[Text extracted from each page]

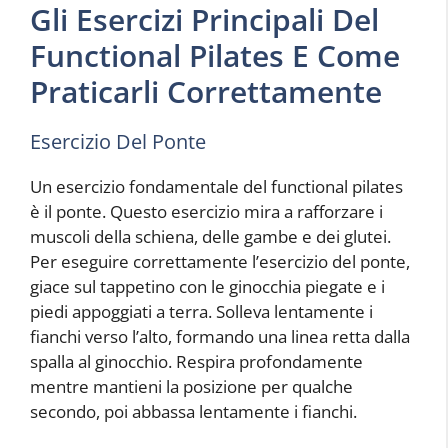
Gli Esercizi Principali Del
Functional Pilates E Come
Praticarli Correttamente
Esercizio Del Ponte
Un esercizio fondamentale del functional pilates
è il ponte. Questo esercizio mira a rafforzare i
muscoli della schiena, delle gambe e dei glutei.
Per eseguire correttamente l’esercizio del ponte,
giace sul tappetino con le ginocchia piegate e i
piedi appoggiati a terra. Solleva lentamente i
fianchi verso l’alto, formando una linea retta dalla
spalla al ginocchio. Respira profondamente
mentre mantieni la posizione per qualche
secondo, poi abbassa lentamente i fianchi.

THE PROBLEM
Reproduce the lines above word for word, omitting the pictures from your answer.

ANSWER FOR THE TASK
Gli Esercizi Principali Del
Functional Pilates E Come
Praticarli Correttamente
Esercizio Del Ponte
Un esercizio fondamentale del functional pilates
è il ponte. Questo esercizio mira a rafforzare i
muscoli della schiena, delle gambe e dei glutei.
Per eseguire correttamente l’esercizio del ponte,
giace sul tappetino con le ginocchia piegate e i
piedi appoggiati a terra. Solleva lentamente i
fianchi verso l’alto, formando una linea retta dalla
spalla al ginocchio. Respira profondamente
mentre mantieni la posizione per qualche
secondo, poi abbassa lentamente i fianchi.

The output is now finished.